La prorogation du régime d’exception est portée devant
le Conseil constitutionnel par 69 députés.
Pendant plus d’une semaine, les sénateurs
et l’opposition auront tout tenté pour réduire la durée de l’état d’urgence
sanitaire, ou y adosser des clauses de revoyure. En vain, celui-ci a été
prorogé jusqu’au 16 février 2021, conformément au projet de loi adopté
définitivement samedi, par l’Assemblée nationale. Le régime transitoire de
sortie sera ensuite enclenché et durera jusqu’au 1er avril. Soit cinq mois
de régime d’exception pendant lesquels le Parlement et la démocratie seront mis
à l’écart.
69 députés, dont les membres des groupes
GDR, FI et PS, ont toutefois sorti une dernière carte pour empêcher
l’application de ce projet de loi, en saisissant le Conseil constitutionnel.
Ces parlementaires considèrent – « sans mésestimer d’aucune façon
la situation sanitaire que traverse l’ensemble du pays » – que ce
texte contrevient à plusieurs principes constitutionnels. D’abord, la durée de
cet état d’urgence sanitaire serait « manifestement disproportionnée en
ce qu’elle porte une atteinte indéniable aux libertés fondamentales
constitutionnellement garanties, sans pour autant constituer une réponse
adéquate susceptible de mettre fin à l’épidémie ». Les sages devront
ainsi réaliser un « contrôle de proportionnalité », c’est-à-dire
vérifier si, malgré l’atteinte des droits et des libertés induite dans l’état
d’urgence sanitaire, celui-ci est « adéquat », soit réellement
susceptible de permettre la réalisation du but recherché – la lutte contre
l’épidémie – et s’il n’existerait pas d’autres moyens moins préjudiciables.
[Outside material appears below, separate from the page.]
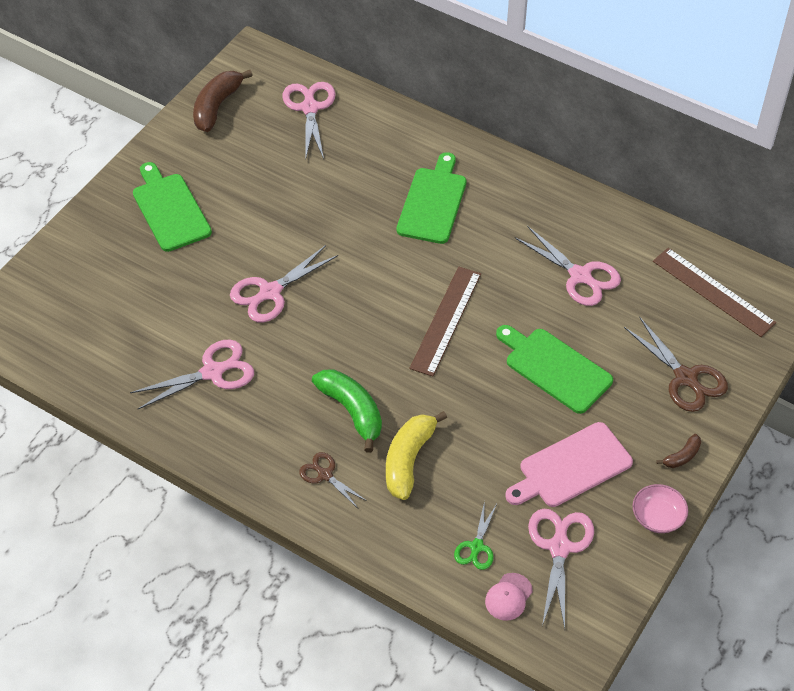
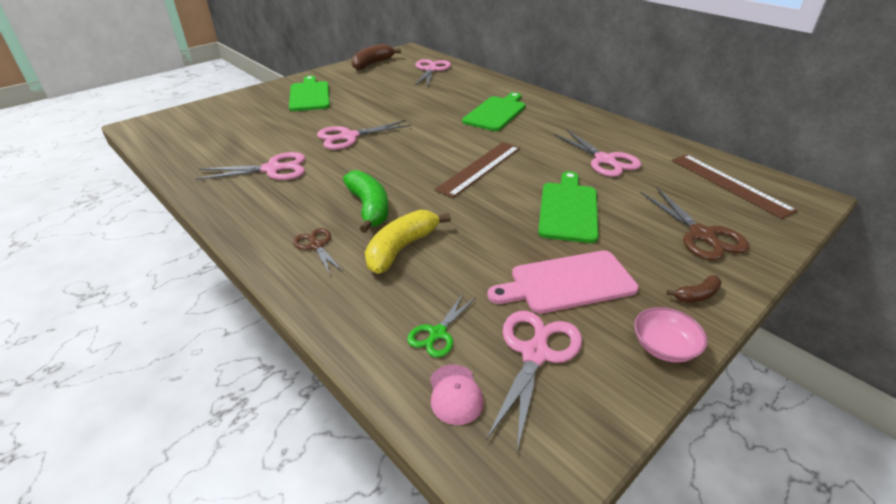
camera: 15 degrees right, 15 degrees down
(508, 597) = (455, 394): pink cap -> pink cap turned 60 degrees counterclockwise
(554, 368) = (568, 209): green cutting board -> green cutting board turned 45 degrees clockwise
Surtout, cette atteinte aux droits et libertés doit aussi être limitée dans le
temps et sa durée justifiée.
L’article 4 du projet de loi est
également contesté. Il concerne les nombreuses habilitations à légiférer par
voie d’ordonnance, dans divers domaines, notamment économiques, sociaux ou en
matière de droit du travail et de justice. Selon les 69 députés, ces
autorisations constituent « une sérieuse atteinte au principe de clarté
et de sincérité des débats parlementaires ». En clair, le Conseil
devra vérifier si la majorité n’a pas fait preuve d’abus dans la tenue des
débats et du vote, ainsi que dans l’ampleur des habilitations accordées.
Le 11 mai dernier, saisi pour une première loi de
prorogation, le Conseil des sages n’avait pas conclu à l’atteinte aux principes
de proportionnalité, ni de clarté et de sincérité des débats. Cependant, à
l’époque, la durée du régime d’exception mis en place, ainsi que le nombre
d’habilitations octroyées à l’exécutif étaient moindres.